Unite has done a number of things including joining with the Trades Union Congress, alongside sister trade unions, to demand government action on this ‘crisis within a crisis’ – and has worked to repurpose members in manufacturing to use their skills, engineering and manufacturing expertise to ramp up production.

Collaborative working

Following requests from mental health professionals, we have been working with the Royal College of Nursing, the Royal College of Psychiatrists

and colleagues from NHS England to produce a poster resource specifically for mental health professionals.

Work on this is well under way, and it will hopefully be published well before this journal hits your doormat.

This has not been the only resources that we have joined together to work on. For the last few weeks we have been working on guidance across

a range of topic areas and services. These, and more, are all available from the Royal College of Psychiatrists’ website.

On this, I would like to offer my thanks to our lead reps from both MHNA and the Applied Psychology Organising Professional Committee, who have suffered the daily requests for feedback that I have made of them, alongside the jobs that they are doing in the NHS, the university sector and elsewhere.

Student views

This edition of the journal also picks out two other areas that have consumed time and effort.

It is great that we have been able to feature the reflections of three student nurses on how the coronavirus pandemic has impacted on them and their studies, so I send my thanks to the authors Charlotte, Ashleigh and Sandra for their insightful and thoughtful contributions.

Alongside my fellow lead professional officer and lead for regulation Jane Beach, I have been involved in regular discussions with the Nursing and Midwifery Council and others about the progress of changing students’ progress to registration.

Any questions should hopefully now be answered by the relevant guides in each of the four UK countries.

However, if any of our student nurse members have any questions, comments or concerns, please do not hesitate to get in touch with me.

Also, if you are a student then please consider sharing your experience and reflections on the coronavirus situation, and our regular Student Focus feature is the perfect publication opportunity for this. Email the editor via mhneditor@gmail.com if you would like to contribute.

If you want to hear more about our work for students, have a listen to episode one of our new series of The Mental Health Podcast.

The importance of mental health nurses

This issue of Mental Health Nursing also includes a welcome piece by Simon Hall from the University of the West of England, on the importance of mental health nurses, especially during the pandemic.

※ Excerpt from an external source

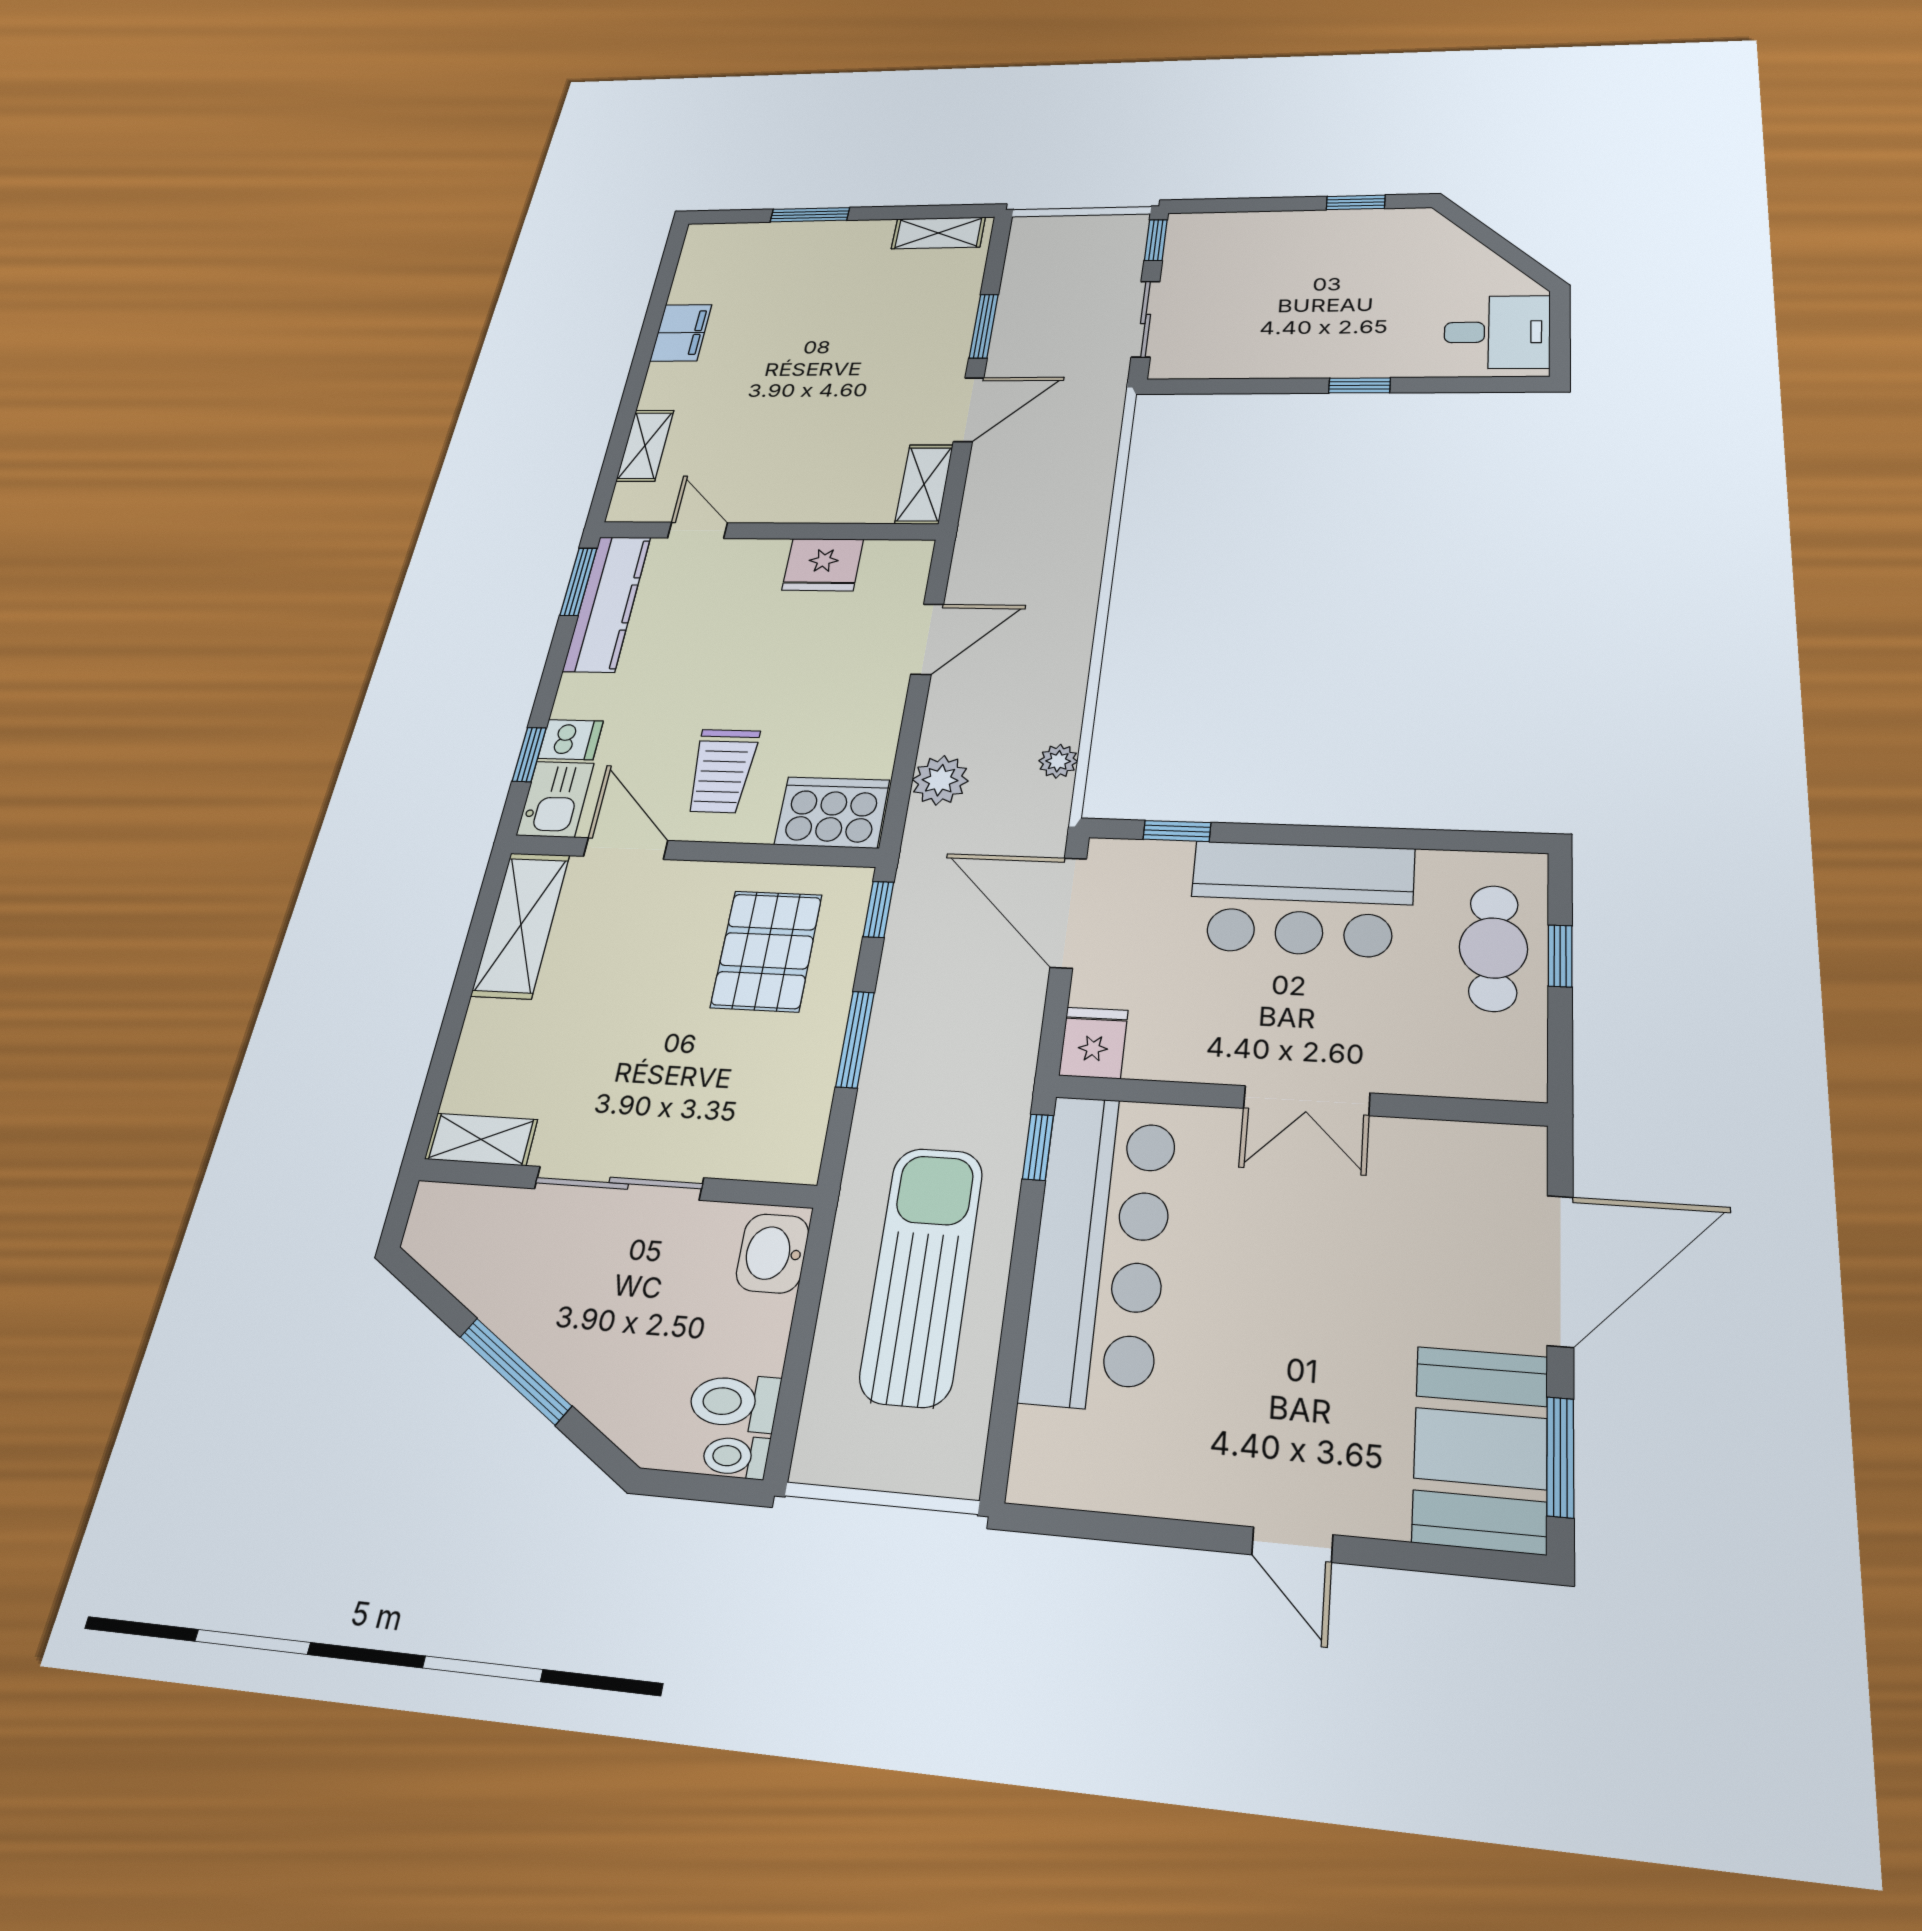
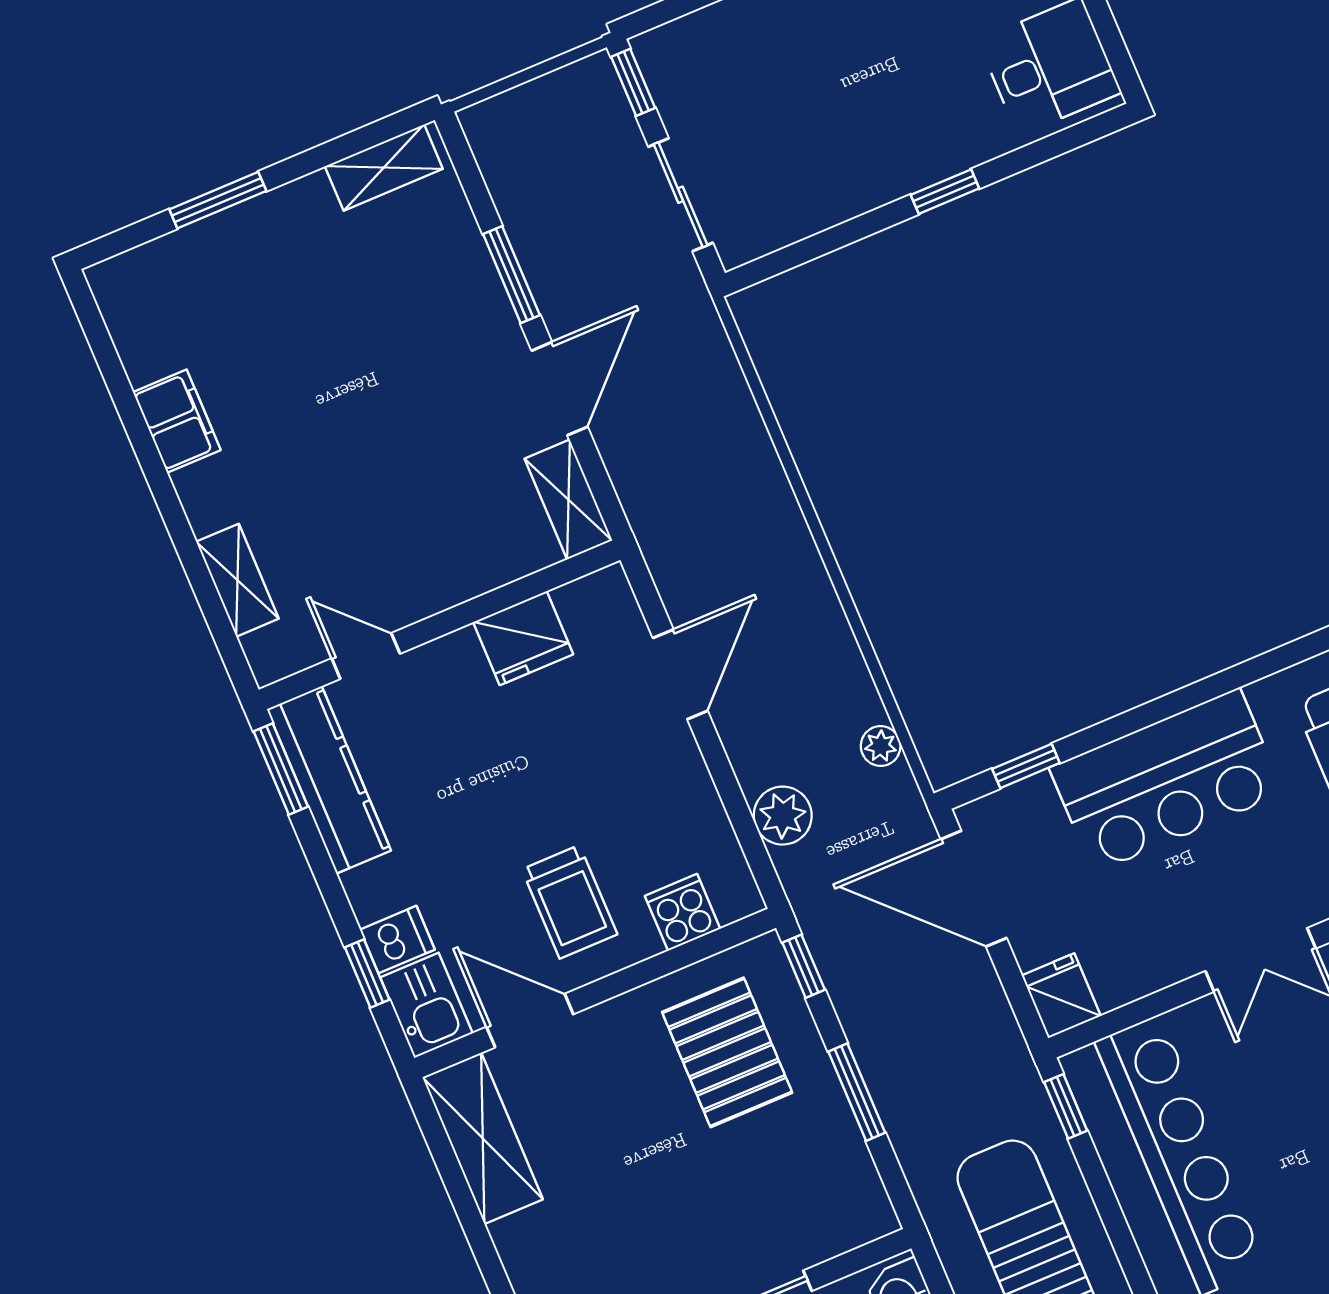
cooker: (832, 812) -> (683, 912), width x0.53, depth x0.76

This has also been an area that has required much thought and consideration.

As in ‘normal’ times, people with mental ill health often get put to the back of the healthcare queue.

It would be a further travesty if this situation is furthered during COVID-19, with various attempts to divert mental health professionals to the ‘physical health fight’.

We have already opposed some plans that have been proposed nationally, which would have had exactly this impact.

Support is vital

It is clear that it will take a long time for the true impact of COVID-19 to become known.

What we know now, however, is that as well as a large death toll, the nation’s mental health will be impacted. And a significant part of this will be the mental health of key workers.

I was pleased to see that a national helpline has been launched for NHS staff in England. Alongside this resource, I would encourage all our members to ask for and get support when they need it.

This could mean phoning a helpline or talking with your colleagues, friends or family. It could also mean getting in touch with your local Unite workplace reps or contacting me.

Such support is vital, and we will all need these support mechanisms over the days, weeks and months ahead.

We also thought about some of these issues when putting together the second episode of season two of The Mental Health Podcast.

I wanted to finish this update by once again saying thank you for all that you are doing at such an exceptionally tough time.